17  In 1946, I was caught by the Communist Party and imprisoned at Daedong Detention Center. This was after Korea’s liberation from Japan, and Christians were rebuilding their churches and making a new start in Pyongyang to accomplish Christianity’s historical mission. I went into this environment and worked to build a new movement. In those days the movement to rebuild churches and reform people’s faith was in full swing. Korea’s Christians were filled with Joy and new hope after the liberation of Korea from Japanese occupation, which for many years had caused extreme suffering, hardships and sorrow for Christian believers. It was there, where the zeal for building new churches was spreading like wildfire, that I started the Gyeongchang-ri Church. Once I started it, leaders from those Christian congregations, as well as those who received spiritual guidance, came to my services instead of attending their own churches, which became a problem. In those days, I was laying the foundation to begin my church by witnessing in Gyeongchang-ri, close to the west gate.
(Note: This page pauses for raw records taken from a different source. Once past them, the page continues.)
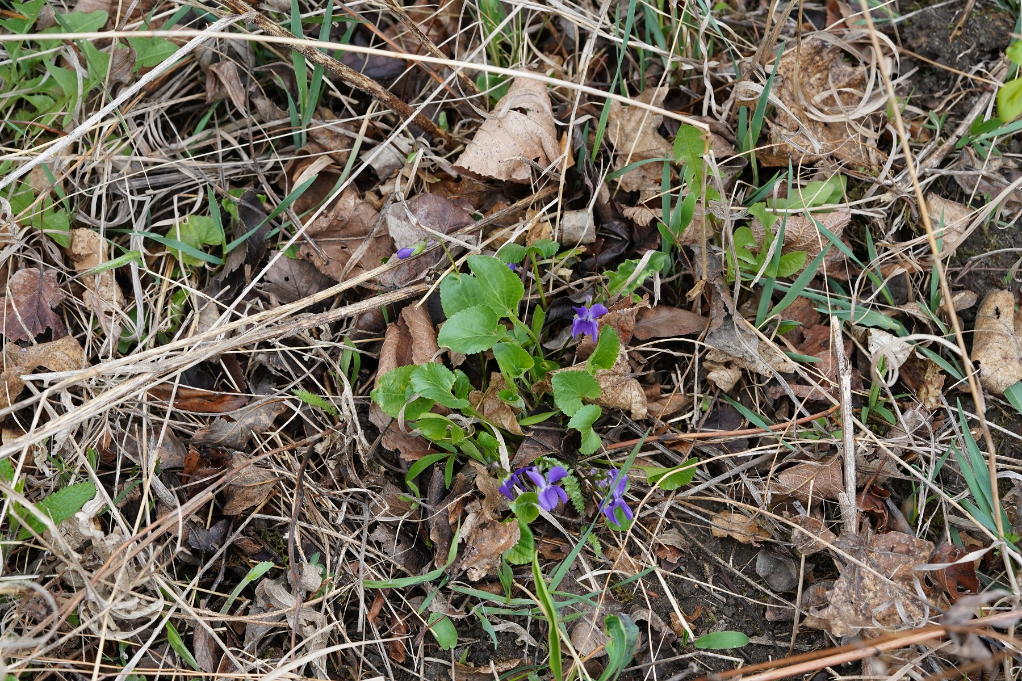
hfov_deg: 22.6
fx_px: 2555
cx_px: 511
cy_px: 340
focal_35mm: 90
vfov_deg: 15.2
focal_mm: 90
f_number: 9
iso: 1250
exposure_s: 1/250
18  When I was imprisoned, one of the things the communists accused me of was that I was connected to the church of Rev. Heo Ho-Bin. In the prison I managed to pass a slip of paper to her that read, “The person who wrote this has a heavenly mission. You must find out who he is through your own prayer. If, in front of the communists, you deny the revelations you have received, you will be released from prison.” But she did not believe this, and the paper was discovered by a prison guard. That was at 2:00 p.m. on September 18, 1946, and on account of that I was subjected to severe torture.An investigator from the Soviet Union interrogated me to find out if I was a spy for the US troops in South Korea, an offense for which I had been charged. He determined that I was not guilty, and I was released on the afternoon of November 21, 1946. Rev. Heo and her followers did not listen to me. She was executed, and during the Korean War her followers were all massacred. Due to the failure of that group, I needed to find other followers. I worked until I could gain a certain number of members as a condition.